Recipe of the Month: June 2014

Zucchini Tomato Frittata


1 tablespoon butter
1 small Vidalia onion
1 large zucchini
2-3 medium yellow squash
8 large eggs
¼ cup milk
¾ cup shredded white cheddar cheese
1 tomato



Wash 1 large zucchini and 2 medium yellow squash. Cut the zucchini and yellow squash into thin slices. Put the slices back into the colander. When all of the zucchini and squash have been sliced, take the slices to the cooking station. Have an adult thinly slice the tomatoes.

Grate ¾ cup white cheddar cheese. Put the shredded cheese into a bowl. When you have ¾ cup shredded cheese, take it to the cooking station.

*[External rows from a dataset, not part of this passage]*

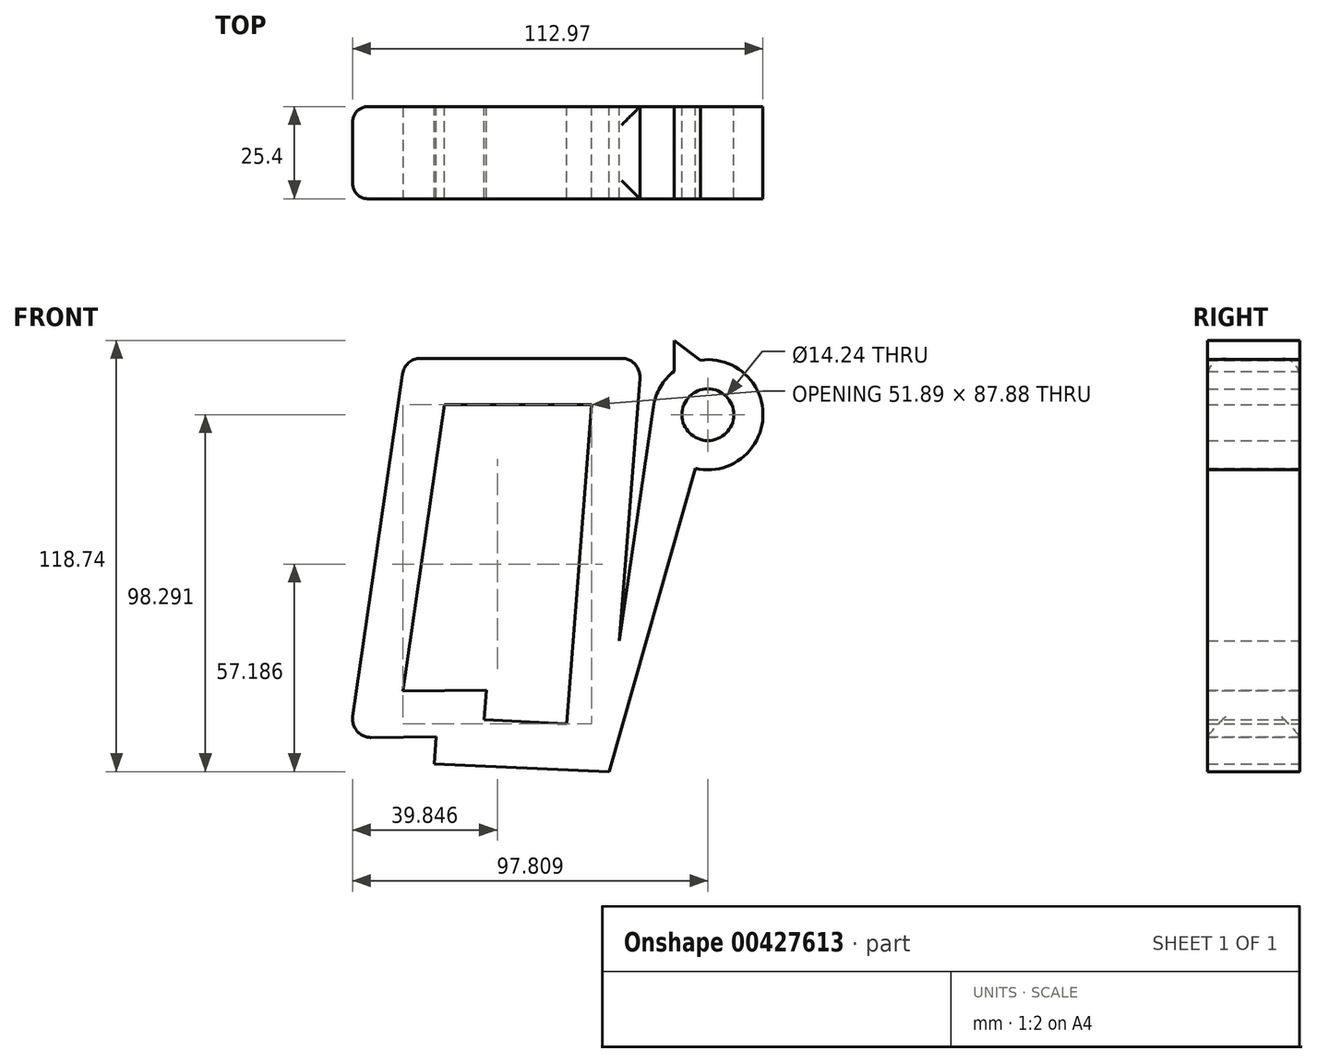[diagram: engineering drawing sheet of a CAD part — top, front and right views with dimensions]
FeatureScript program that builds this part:
annotation { "Feature Type Name" : "Feature", "Feature Type Description" : "" }
export const myFeature = defineFeature(function(context is Context, id is Id, definition is map)
    precondition{}
    {
        {
            var Q0;
            Q0=qCreatedBy(makeId("Front.planeOp"),FACE);
            var sketch = newSketch(context, id + "F0", { "sketchPlane" : qUnion([Q0])});
            skLineSegment(sketch, "E0", {"start": v(-36.53, 48.99) * mm, "end": v(-51.7, -55.47) * mm});
            skLineSegment(sketch, "E1", {"start": v(-36.53, 48.99) * mm, "end": v(-20.77, 35.63) * mm});
            skLineSegment(sketch, "E2", {"start": v(-20.77, 35.63) * mm, "end": v(-28.43, -62.66) * mm});
            skLineSegment(sketch, "E3", {"start": v(-51.7, -55.47) * mm, "end": v(-28.43, -62.66) * mm});
            skLineSegment(sketch, "E4", {"start": v(-20.77, 35.63) * mm, "end": v(31.9, 35.63) * mm});
            skLineSegment(sketch, "E5", {"start": v(-36.53, 48.99) * mm, "end": v(28.62, 48.99) * mm});
            skLineSegment(sketch, "E6", {"start": v(31.9, 35.63) * mm, "end": v(18.68, -55.47) * mm});
            skLineSegment(sketch, "E7", {"start": v(17.65, -54.86) * mm, "end": v(-51.7, -55.47) * mm});
            skLineSegment(sketch, "E8", {"start": v(28.62, 48.99) * mm, "end": v(19.74, -64.84) * mm});
            skLineSegment(sketch, "E9", {"start": v(-28.43, -62.66) * mm, "end": v(19.74, -64.84) * mm});
            skLineSegment(sketch, "E10", {"start": v(28.62, 48.99) * mm, "end": v(31.9, 35.63) * mm});
            skArc(sketch, "E11", {"start": v(31.9, 35.63) * mm, "mid": v(59.44, 41.98) * mm, "end": v(43.43, 18.7) * mm});
            skLineSegment(sketch, "E12", {"start": v(43.43, 18.7) * mm, "end": v(19.74, -64.84) * mm});
            skCircle(sketch, "E13", {"center": v(46.9, 33.45) * mm, "radius": 7.12 * mm});
            skLineSegment(sketch, "E14", {"start": v(44.86, 48.47) * mm, "end": v(37.58, 53.9) * mm});
            skLineSegment(sketch, "E15", {"start": v(37.58, 53.9) * mm, "end": v(37.58, 45.4) * mm});
            skLineSegment(sketch, "E16", {"start": v(50, 48.3) * mm, "end": v(42.26, 55.62) * mm});
            skLineSegment(sketch, "E17", {"start": v(42.26, 55.62) * mm, "end": v(44.86, 48.47) * mm});
            skSolve(sketch);
        }
        {
            var Q0;
            {var subQ0=sQuery(id+"F0.wireOp",EDGE,"E0");Q0=makeQuery(id+"F0.imprint","IMPRINT",FACE,{"disambiguationData":[TD([[makeQuery(id+"F0.imprint","IMPRINT",EDGE,{"derivedFrom":subQ0}),1.0]])]});}
            extrude(context, id + "F1", {"entities" : qUnion([Q0]), "endBound" : BoundingType.SYMMETRIC, "depth" : 25.4 * mm});
        }
        {
            var Q0;
            {var subQ0=sQuery(id+"F0.wireOp",EDGE,"E1");Q0=makeQuery(id+"F0.imprint","IMPRINT",FACE,{"disambiguationData":[TD([[makeQuery(id+"F0.imprint","IMPRINT",EDGE,{"derivedFrom":subQ0}),1.0]])]});}
            extrude(context, id + "F2", {"entities" : qUnion([Q0]), "operationType" : NewBodyOperationType.ADD, "endBound" : BoundingType.SYMMETRIC, "depth" : 25.4 * mm});
        }
        {
            var Q0;
            {var subQ6=sQuery(id+"F0.wireOp",EDGE,"E9");Q0=makeQuery(id+"F0.imprint","IMPRINT",FACE,{"disambiguationData":[TD([[makeQuery(id+"F0.imprint","IMPRINT",EDGE,{"derivedFrom":subQ6}),1.0]])]});}
            extrude(context, id + "F3", {"entities" : qUnion([Q0]), "operationType" : NewBodyOperationType.ADD, "endBound" : BoundingType.SYMMETRIC, "depth" : 25.4 * mm});
        }
        {
            var Q0;
            {var subQ5=sQuery(id+"F0.wireOp",EDGE,"E12");Q0=makeQuery(id+"F0.imprint","IMPRINT",FACE,{"disambiguationData":[TD([[makeQuery(id+"F0.imprint","IMPRINT",EDGE,{"derivedFrom":subQ5}),-1.0]])]});}
            extrude(context, id + "F4", {"entities" : qUnion([Q0]), "operationType" : NewBodyOperationType.ADD, "endBound" : BoundingType.SYMMETRIC, "depth" : 25.4 * mm});
        }
        {
            var Q0;
            {var subQ0=sQuery(id+"F0.wireOp",EDGE,"E14");Q0=makeQuery(id+"F0.imprint","IMPRINT",FACE,{"disambiguationData":[TD([[makeQuery(id+"F0.imprint","IMPRINT",EDGE,{"derivedFrom":subQ0}),1.0]])]});}
            extrude(context, id + "F5", {"entities" : qUnion([Q0]), "operationType" : NewBodyOperationType.ADD, "endBound" : BoundingType.SYMMETRIC, "depth" : 25.4 * mm});
        }
        {
            var Q0;
            Q0=makeQuery(id+"F2.opExtrude","CAP_EDGE",EDGE,{"disambiguationData":[OSD([sQuery(id+"F0.wireOp",EDGE,"E5")])],"isStart":false});
            var Q1;
            Q1=makeQuery(id+"F2.opExtrude","SWEPT_FACE",FACE,{"disambiguationData":[OSD([sQuery(id+"F0.wireOp",EDGE,"E5")])]});
            var Q2;
            Q2=makeQuery(id+"F1.opExtrude","SWEPT_FACE",FACE,{"disambiguationData":[OSD([sQuery(id+"F0.wireOp",EDGE,"E0")])]});
            fillet(context, id + "F6", {"entities" : qUnion([Q0, Q1, Q2]), "radius" : 5.08 * mm, "tangentPropagation" : true, "allowEdgeOverflow" : false});
        }
        {
            var Q0;
            {var subQ0=sQuery(id+"F0.wireOp",EDGE,"E11");var subQ1=sQuery(id+"F0.wireOp",EDGE,"E8");var subQ2=sQuery(id+"F0.wireOp",EDGE,"E4");var subQ3=sQuery(id+"F0.wireOp",EDGE,"E2");var subQ4=sQuery(id+"F0.wireOp",EDGE,"E1");Q0=makeQuery(id+"F5.boolean.opBoolean","MERGE",FACE,{"derivedFrom":[makeQuery(id+"F4.boolean.opBoolean","MERGE",FACE,{"derivedFrom":[makeQuery(id+"F3.boolean.opBoolean","MERGE",FACE,{"derivedFrom":[makeQuery(id+"F2.boolean.opBoolean","MERGE",FACE,{"derivedFrom":[makeQuery(id+"F1.opExtrude","CAP_FACE",FACE,{"disambiguationData":[OSD([sQuery(id+"F0.wireOp",EDGE,"E0"),subQ4,subQ3,sQuery(id+"F0.wireOp",EDGE,"E7")])],"isStart":false}),makeQuery(id+"F2.opExtrude","CAP_FACE",FACE,{"disambiguationData":[OSD([subQ4,subQ2,sQuery(id+"F0.wireOp",EDGE,"E5"),subQ1])],"isStart":false})]}),makeQuery(id+"F3.opExtrude","CAP_FACE",FACE,{"disambiguationData":[OSD([subQ3,subQ2,subQ1,sQuery(id+"F0.wireOp",EDGE,"E9")])],"isStart":false})]}),makeQuery(id+"F4.opExtrude","CAP_FACE",FACE,{"disambiguationData":[OSD([sQuery(id+"F0.wireOp",EDGE,"E6"),subQ1,subQ0,sQuery(id+"F0.wireOp",EDGE,"E12"),sQuery(id+"F0.wireOp",EDGE,"E13")])],"isStart":false})]}),makeQuery(id+"F5.opExtrude","CAP_FACE",FACE,{"disambiguationData":[OSD([subQ0,sQuery(id+"F0.wireOp",EDGE,"E14"),sQuery(id+"F0.wireOp",EDGE,"E15")])],"isStart":false})]});}
            var Q1;
            {var subQ0=sQuery(id+"F0.wireOp",EDGE,"E11");var subQ1=sQuery(id+"F0.wireOp",EDGE,"E8");var subQ2=sQuery(id+"F0.wireOp",EDGE,"E4");var subQ3=sQuery(id+"F0.wireOp",EDGE,"E2");var subQ4=sQuery(id+"F0.wireOp",EDGE,"E1");Q1=makeQuery(id+"F5.boolean.opBoolean","MERGE",FACE,{"derivedFrom":[makeQuery(id+"F4.boolean.opBoolean","MERGE",FACE,{"derivedFrom":[makeQuery(id+"F3.boolean.opBoolean","MERGE",FACE,{"derivedFrom":[makeQuery(id+"F2.boolean.opBoolean","MERGE",FACE,{"derivedFrom":[makeQuery(id+"F1.opExtrude","CAP_FACE",FACE,{"disambiguationData":[OSD([sQuery(id+"F0.wireOp",EDGE,"E0"),subQ4,subQ3,sQuery(id+"F0.wireOp",EDGE,"E7")])],"isStart":true}),makeQuery(id+"F2.opExtrude","CAP_FACE",FACE,{"disambiguationData":[OSD([subQ4,subQ2,sQuery(id+"F0.wireOp",EDGE,"E5"),subQ1])],"isStart":true})]}),makeQuery(id+"F3.opExtrude","CAP_FACE",FACE,{"disambiguationData":[OSD([subQ3,subQ2,subQ1,sQuery(id+"F0.wireOp",EDGE,"E9")])],"isStart":true})]}),makeQuery(id+"F4.opExtrude","CAP_FACE",FACE,{"disambiguationData":[OSD([sQuery(id+"F0.wireOp",EDGE,"E6"),subQ1,subQ0,sQuery(id+"F0.wireOp",EDGE,"E12"),sQuery(id+"F0.wireOp",EDGE,"E13")])],"isStart":true})]}),makeQuery(id+"F5.opExtrude","CAP_FACE",FACE,{"disambiguationData":[OSD([subQ0,sQuery(id+"F0.wireOp",EDGE,"E14"),sQuery(id+"F0.wireOp",EDGE,"E15")])],"isStart":true})]});}
            shell(context, id + "F7", {"entities" : qUnion([Q0, Q1]), "thickness" : 12.7 * mm});
        }
    });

Peel 1 vidalia onion. Cut the onion in half. Grate the onion using the box grater. When the onion is completely grated, take it to the milk and egg station.

Crack 8 eggs and put them in the bowl. Whisk the eggs. Add ¼ cup of milk. Stir in grated cheese and some salt and pepper. Take the egg, milk, and cheese mixture to the cooking station.

Melt 1 tablespoon butter in the skillet. Add the grated onions and the sliced zucchini and squash. Cook the vegetables until they are soft (about 10 minutes). Spread the cooked vegetables evenly over the bottom of the skillet. Lay the tomato slices evenly over the other vegetables. Carefully pour the egg mixture over the vegetables. Cook until the eggs on the edges are cooked but the middle is still wet. Get an adult to carefully take the pan to the oven to finish cooking. The frittata will be finished when the eggs are cooked- about 10-12 minutes in the oven.


One thought on “Recipe of the Month: June 2014

  1. Jennie says:

    This is a GREAT way to use up lots of squash and eggs. Yes, all of that squash and 8 eggs fit into one skillet. We dolled it up with some garlic, pesto and salt. It was an easy and elegant main course. Yum.